鴨
京都の年越しはハレの日なので、鴨蕎麦なのよ。
うふふふ。
と、毎年正月の丸餅のお出汁のレシピと共に彼は述べていた。
だが、彼の行きつけの駅前のスーパーが鴨スライスを売ってくれない年があった。
あの騒ぎの年だった。
イルカの歌が嫌いだった。
それよりも動物園の「なに、すぐに引き取りに伺います!」の軽トラでジビエだろうがなんだろうが食事費と薄給な食品で毛づやや管理の頭を悩ませては「今日はおごちそうだ」の飼育blogを読んでいる方が好きだった。
お互い変態過ぎたので「美味しく食べてね」はいっちゃダメだときつく目力で私は画面越しで言ったの。
そういうのはよそさんでしなさいと。
私が見んところでしんさい。
そしたら怒らんですむからの。
冷凍技術と冷凍食品と配送車の向上。
「冷凍焼けの安いのならエエか?」と言ってみる。
見目さえこだわらなければ。
あと、いらん詮索や心配もさせるのをいつも極力避けて言葉を選んだ。
「夏に送れん」
の理由も保存袋の有無とそこまで配送車の冷凍車に信頼がない私の嫌みもある。
「鳥はブラジルがうまいよ」
「鴨はタイがおおいね」
「鴨とオレンジソースはなぜうまいのだろう(石坂浩二スゴいね)」
「豚がくえんってことはわし田舎から大量に送られたいのししも無理なんよ。
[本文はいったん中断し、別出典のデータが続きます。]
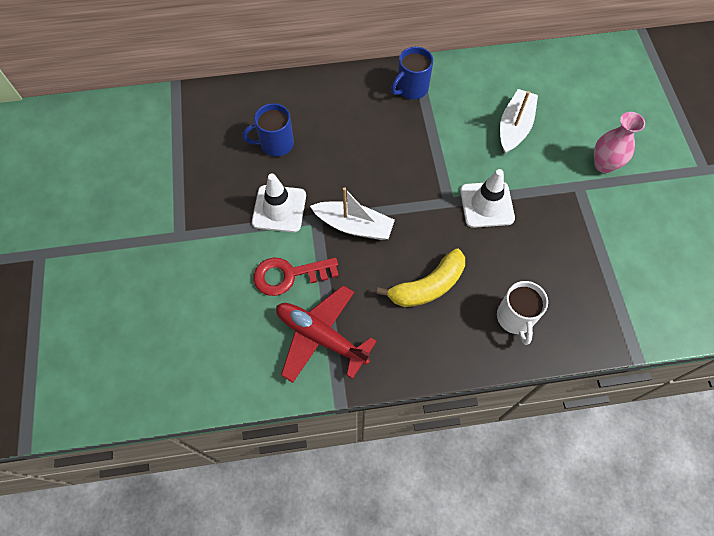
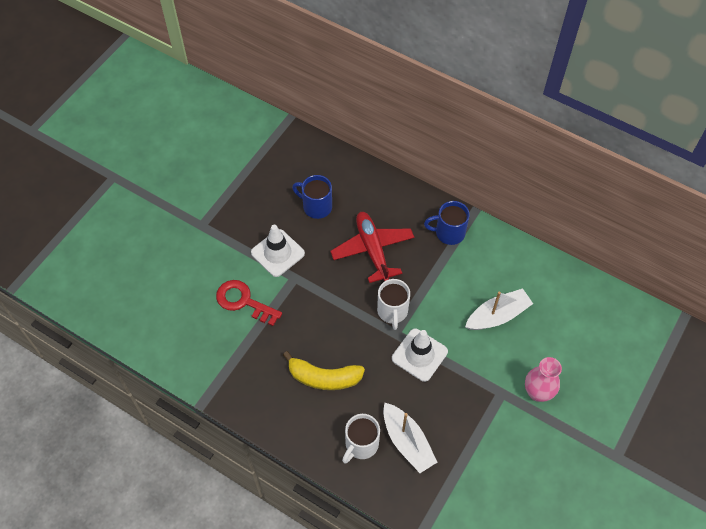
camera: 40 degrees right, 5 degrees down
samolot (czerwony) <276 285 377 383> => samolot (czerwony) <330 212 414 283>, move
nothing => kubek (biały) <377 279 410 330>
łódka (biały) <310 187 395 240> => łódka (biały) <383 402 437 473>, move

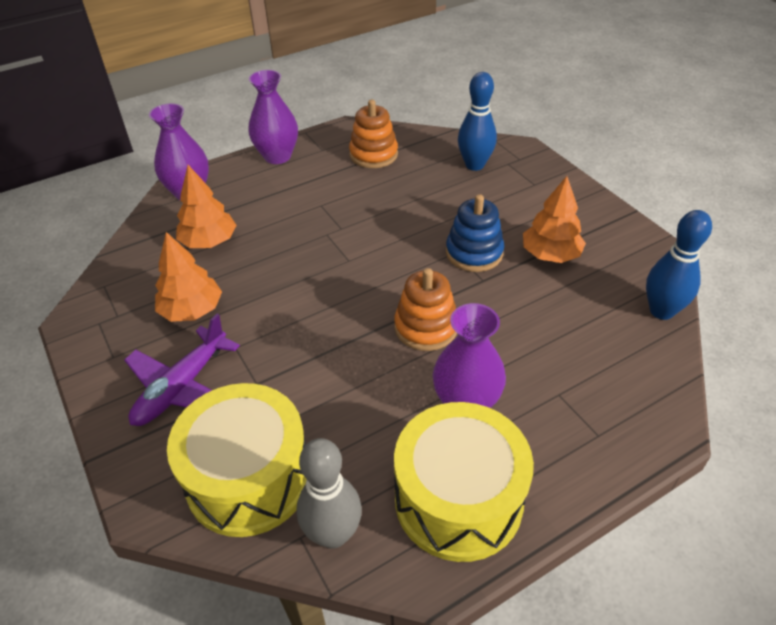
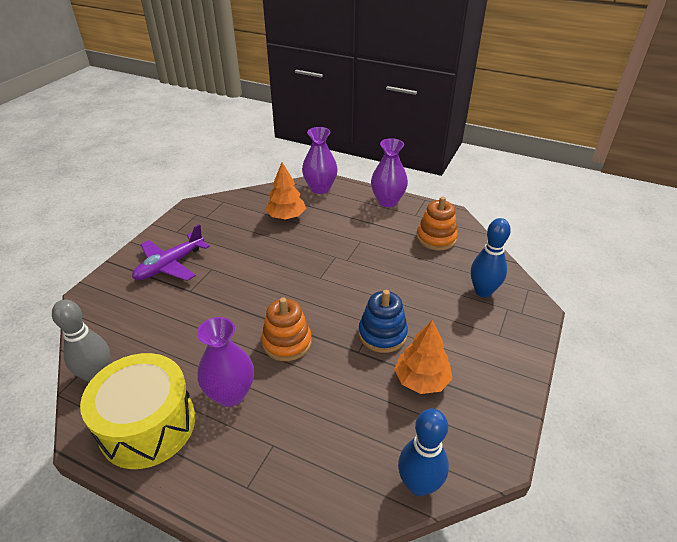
camera: 55 degrees right, 5 degrees down
samolot (fioletowy) <124 314 240 426> => samolot (fioletowy) <132 224 210 281>, 45 degrees counterclockwise
drzewko (pomarańczowy) <155 232 222 322> => nothing
bęben (żółty) <167 383 307 537> => nothing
え、食いかた?塩コショウで焼いてマヨネーズぶっかけて食うとうまいよ、油が甘い。肉より油」
と怒濤に喋っていた。
「ニシンって甘露煮で無理」という母の話で彼は年越しはいつも鴨と蕎麦で鍋をしめる。
私は別の県に来てスウジュウネン経って熱い蕎麦を食えるようになった。
蕎麦はのびるとなぜ不味い。
不味い蕎麦ばかり当たっていた。
鴨蕎麦を注文する。
この地より南には柚子胡椒が頼めば出してもらえる。
大抵蕎麦に柚子が入ってはいるが。
鴨の肉はなぜ血なまぐさい味がするのだろう。
肉に近い。
そして炙り焼きの焦げ味。
私は年中蕎麦を注文する。
ザル以外は鴨蕎麦になった。
成城石井まで怯えながら探しにいた彼は「なかった」。「あるよ」の私にありがとうの卑屈な物言いはしなかった。
私たちは食の共有ができる大事同志だった。